Bar-Eli was born in 1953, attended Mitrani High School, and graduated with a major in Mathematics-Physics. His compulsory military service in the IDF was spent as a soldier in a Hawk anti-aircraft missile battery. After his discharge from the IDF he earned a B.A. in Behavioral Sciences (Psychology and Sociology) at Ben-Gurion University, an M.A. in Psychology (Social and Organizational) at the Hebrew University in Jerusalem, and his Doctorate in Sport Psychology and Sociology at the German Sport University in Cologne. Upon his return to Israel, he joined the army as a military psychologist at the rank of Major. After completing two stints, he worked in sport psychology in the Research and Sports Medicine Division of the Wingate Institute, serving as Director of the Behavioral Sciences Department. In 1995 he was appointed Associate Professor in the Faculty of Business and Management at Ben-Gurion University; in 2003, he was promoted to Full Professor. He served in 2015-2018 as Chair of the Business Administration Department and i also serves as Chair of the Supreme Academic Council and head of the Sports Management studies at the Academic College at Wingate.
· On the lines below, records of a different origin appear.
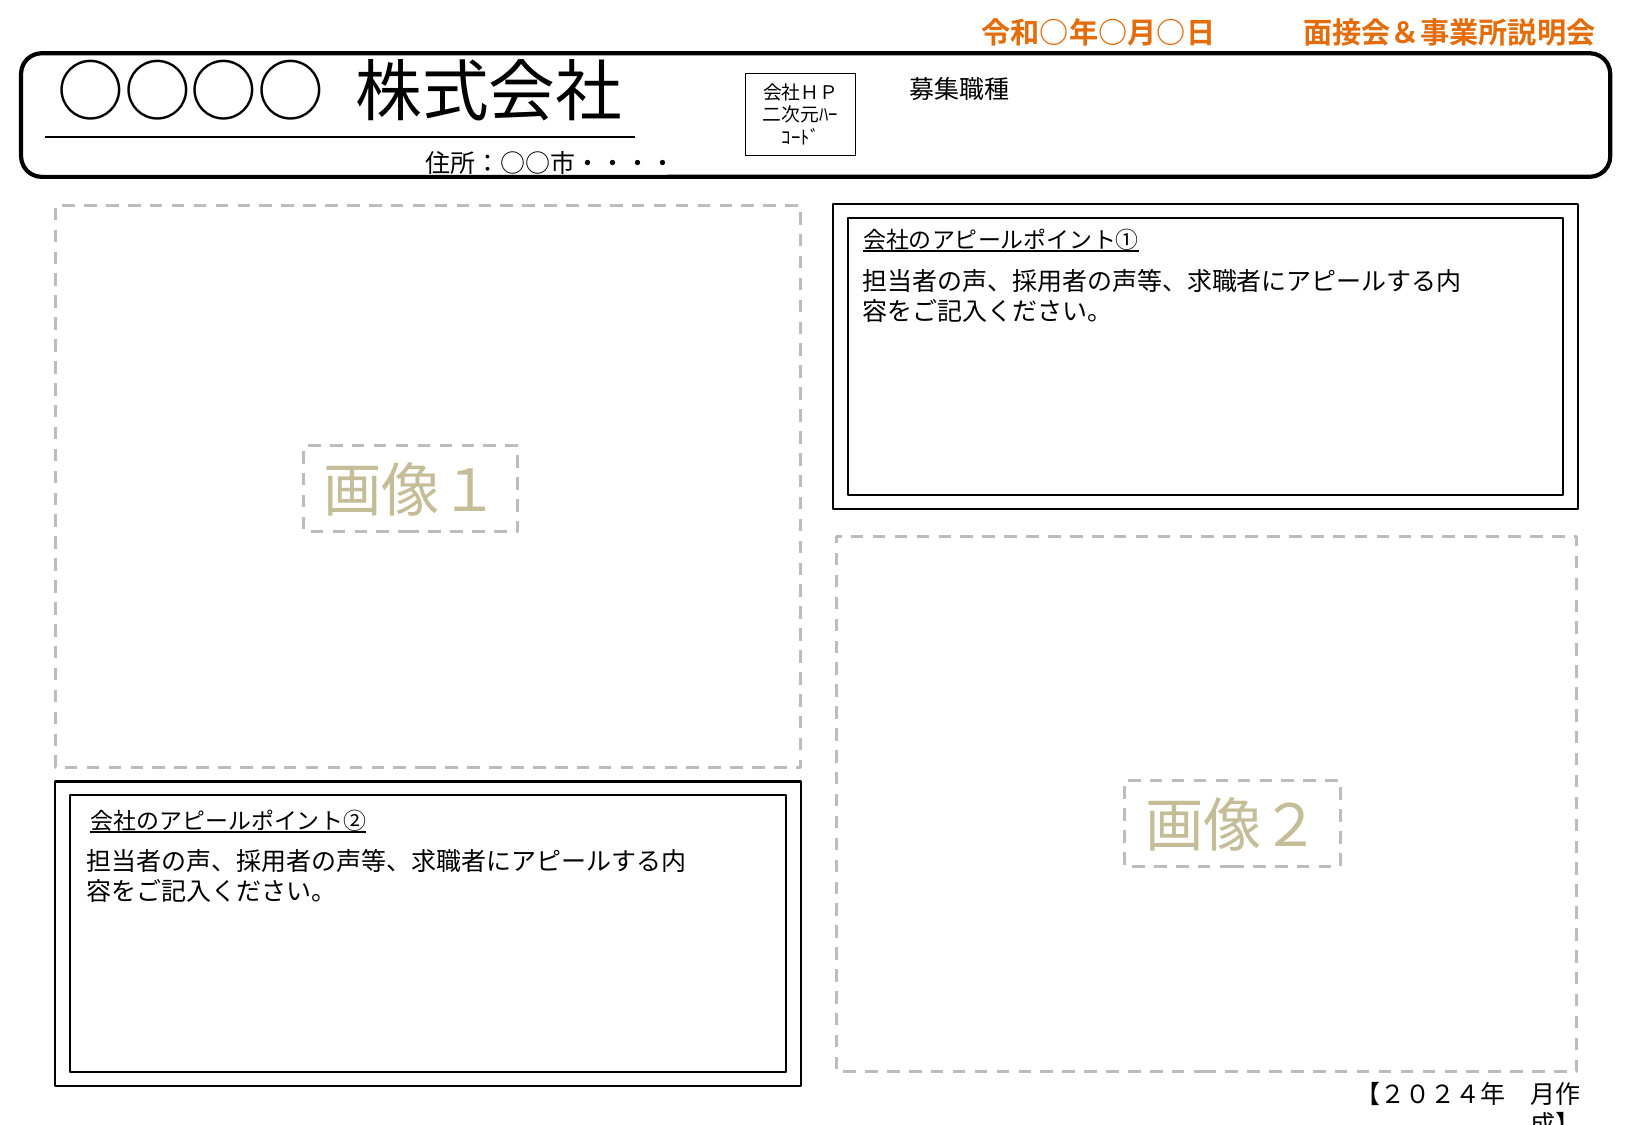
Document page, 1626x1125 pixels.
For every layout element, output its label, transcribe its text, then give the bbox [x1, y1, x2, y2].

text_box 募集職種 [895, 66, 1596, 172]
text_box [831, 202, 1580, 511]
text_box 画像２ [1124, 780, 1341, 867]
text_box [846, 216, 1566, 497]
text_box 【２０２４年 月作成】 [1320, 1071, 1596, 1125]
text_box 会社のアピールポイント② [75, 798, 711, 837]
text_box 担当者の声、採用者の声等、求職者にアピールする内容をご記入ください。 [72, 837, 721, 913]
text_box 会社ＨＰ二次元ﾊｰｺｰﾄﾞ [745, 73, 856, 156]
text_box 担当者の声、採用者の声等、求職者にアピールする内容をご記入ください。 [847, 258, 1498, 333]
text_box [18, 51, 410, 179]
text_box 令和○年○月○日 面接会＆事業所説明会 [417, 7, 1611, 57]
text_box [635, 57, 1613, 179]
text_box [836, 536, 1577, 1072]
text_box 画像１ [303, 445, 518, 532]
text_box 住所：○○市・・・・ [410, 140, 716, 185]
text_box [55, 205, 801, 768]
text_box 会社のアピールポイント① [848, 218, 1412, 258]
text_box ○○○○ 株式会社 [42, 41, 695, 136]
text_box [68, 793, 788, 1074]
text_box [53, 779, 803, 1088]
Bar-Eli served as psychologist for basketball teams such as Maccabi Tel Aviv, and for Israel's National Teams in basketball and water-polo, and premier league soccer teams. in 2018-2022, he has been the head psychologist the Israel Basketball Association; in 2019-2022, he also was the head of performance psychology education and development in the Israel Football (Soccer) Association.

== Research ==
Bar-Eli first published mainly on the subject of his doctoral dissertation, the diagnosis of psychological performance crises in sports competitions. In the early 1990s, Bar-Eli turned to study goal-setting as a means of improving performance, a subject that was developing rapidly at that time in sport psychology. During the 1990s, he was among those researching and developing the "Wingate five-step approach to mental preparation," based in part on the principle of biofeedback.

Following his 1995 appointment at the newly established Business Administration Department of the Ben-Gurion University, he began to deal more intensively with psychological issues relevant to the area of management, such as judgment and decision making, risk taking and behavioral economics. In his works he handled these issues in various contexts, among them sports, physical education, adapted physical activity, consumer behavior, the military and the police. He also focused on questions pertaining to the rationality (or the lack thereof) in decision-making processes, paradoxical behavior, creativity and innovation, and dealt with them from psychological, psycho-philosophical and economic viewpoints.

== Other professional activity ==

1989-1997 President of the Israel Society for Sport Psychology and Sociology.

1989 Founding member of the Asian-South Pacific Association of Sport Psychology (ASPASP), in which he served as Senior Vice President until 2011.

1991-2001 Israel’s representative in the European Federation of Sport Psychology (FEPSAC), including 4 years as managing council member and chair of the federation's scientific committee

2012/13 – Mercator Professor, Eberhard-Karls-University, Tuebingen, Germany

2014-2017 – Distinguished Invited Professor, Ruprecht-Karls University, Heidelberg, Germany

== Books and publications ==
English: Bar-Eli has published about 220 peer-reviewed articles in scientific journals mainly in the fields of sport psychology and management, but also in other fields of the behavioral sciences and their application in management. He wrote (with co-authors) two books: The first, on judgment, decision making and success in sport, was published in 2011 by Wiley, and the second, on the application of the theory of complex systems in sport, was published in 2013 by Routledge. He also was the sole author for a science-based trade book entitled “BOOST!”, which deals with applications of sport psychology in management and work. It was published by Oxford University Press in 2018 and has been translated into several languages. He participated in co-authoring of two textbooks in hebrew, "The Psychology of Sport and Physical Activity (Parts 1 & 2), and "Statistics for Physical Education and Sport" - both of them unique in their field in Israel.